#### YOUR GOAL:
Transcribe the data in full and exactly, omitting any pictures.

#### THE DATA:
--- START ---

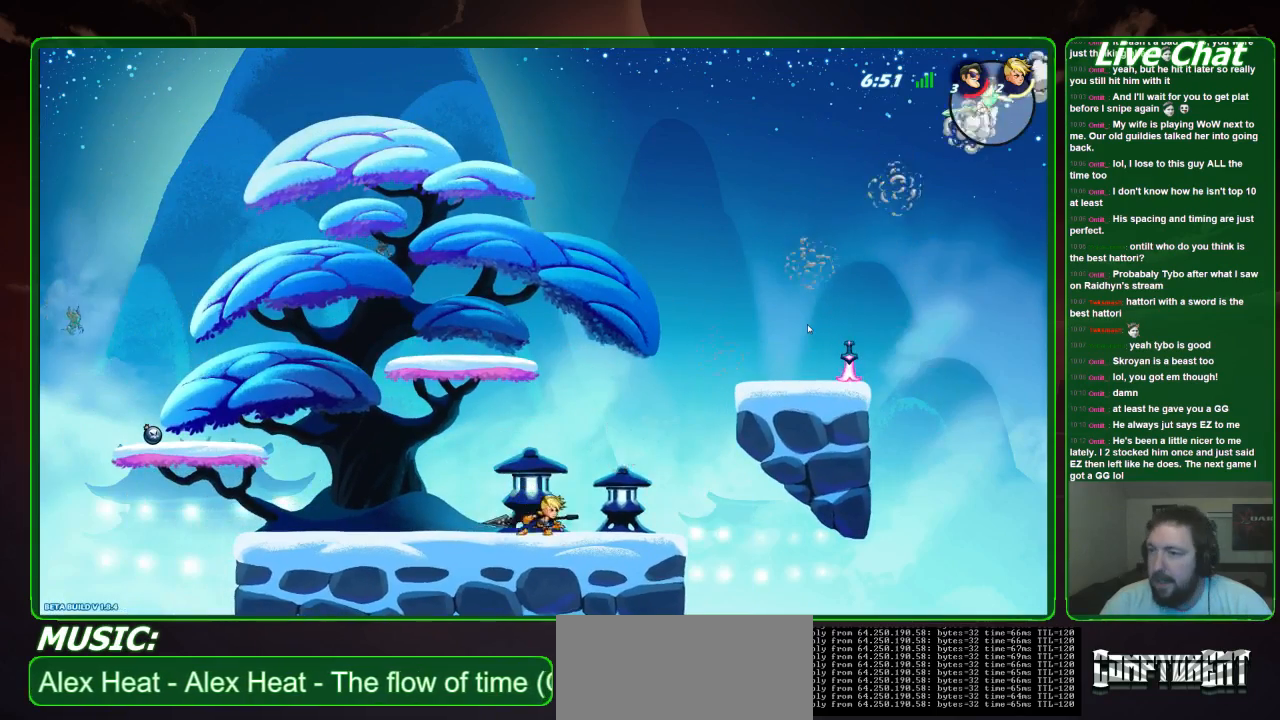
{"buttons": [], "left_stick": "left", "events": []}
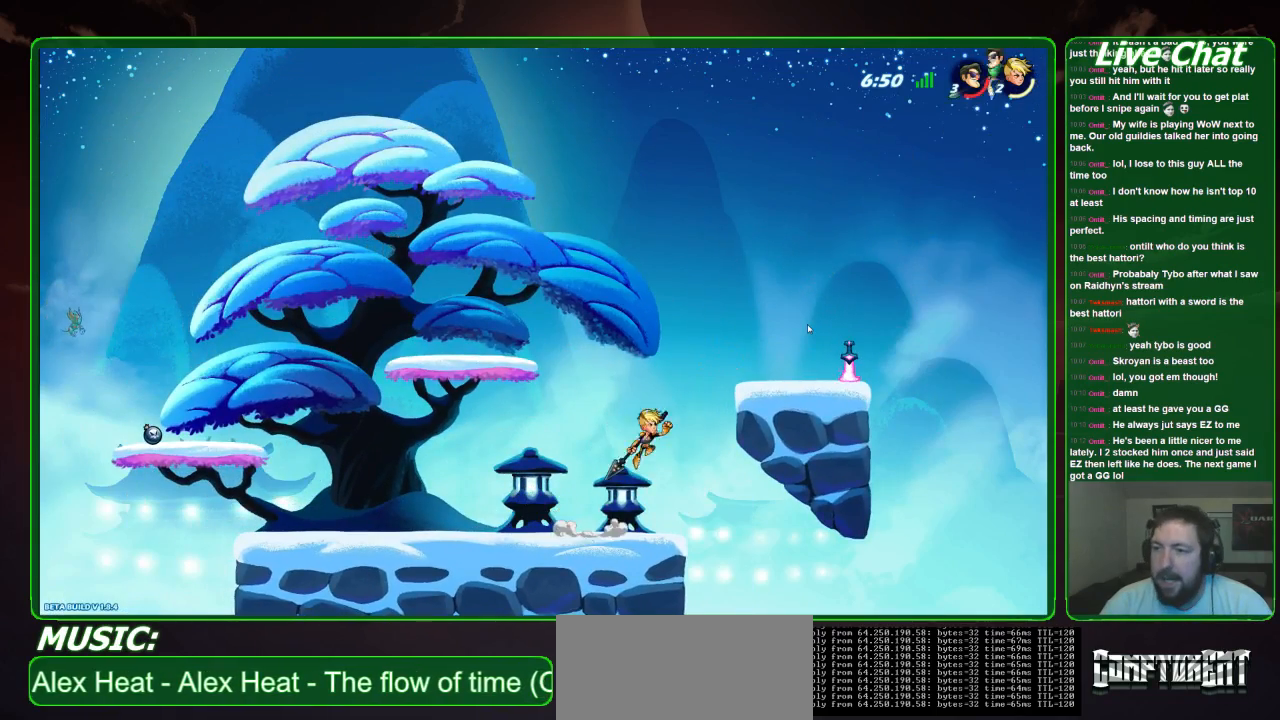
{"buttons": [], "left_stick": "down-left", "events": [[267, "A", "down"], [267, "left_stick", "down-left"], [333, "R1", "down"], [367, "A", "up"], [500, "R1", "up"]]}
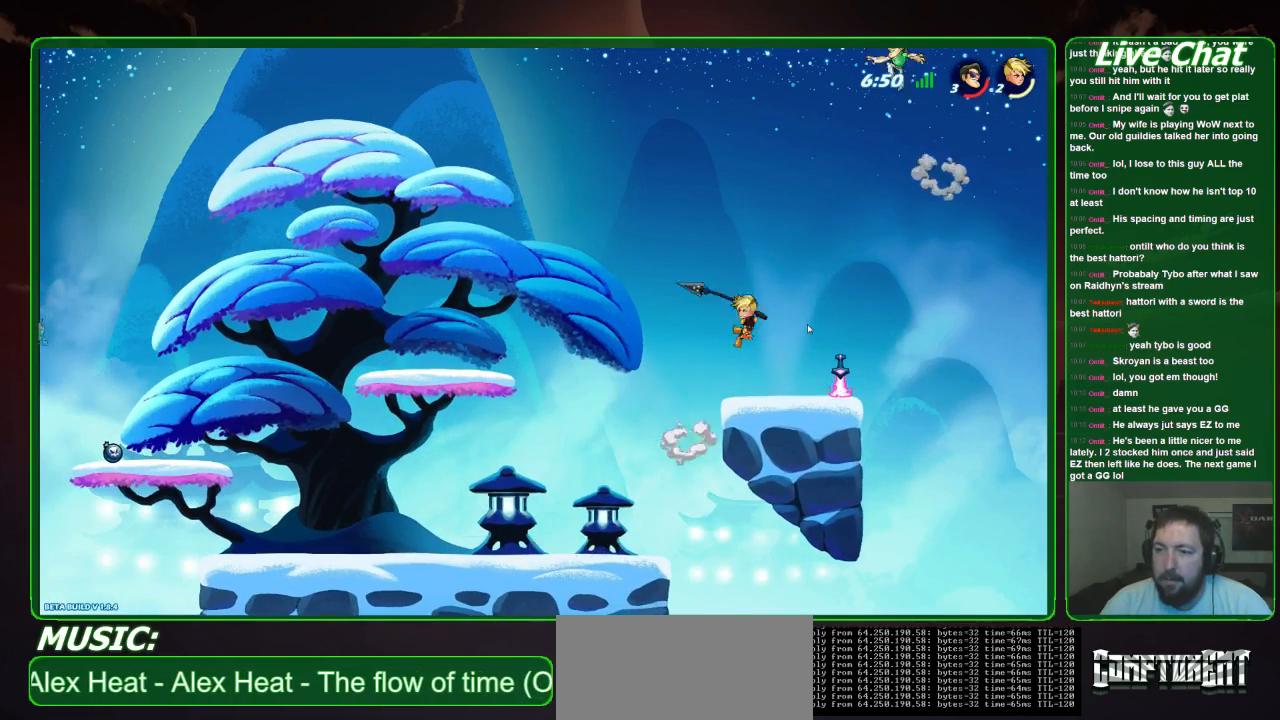
{"buttons": [], "left_stick": "center", "events": [[133, "left_stick", "down"], [367, "left_stick", "center"]]}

--- END ---

#### EXERCISE RESULT:
{"buttons": [], "left_stick": "left", "events": []}
{"buttons": [], "left_stick": "down-left", "events": [[267, "A", "down"], [267, "left_stick", "down-left"], [333, "R1", "down"], [367, "A", "up"], [500, "R1", "up"]]}
{"buttons": [], "left_stick": "center", "events": [[133, "left_stick", "down"], [367, "left_stick", "center"]]}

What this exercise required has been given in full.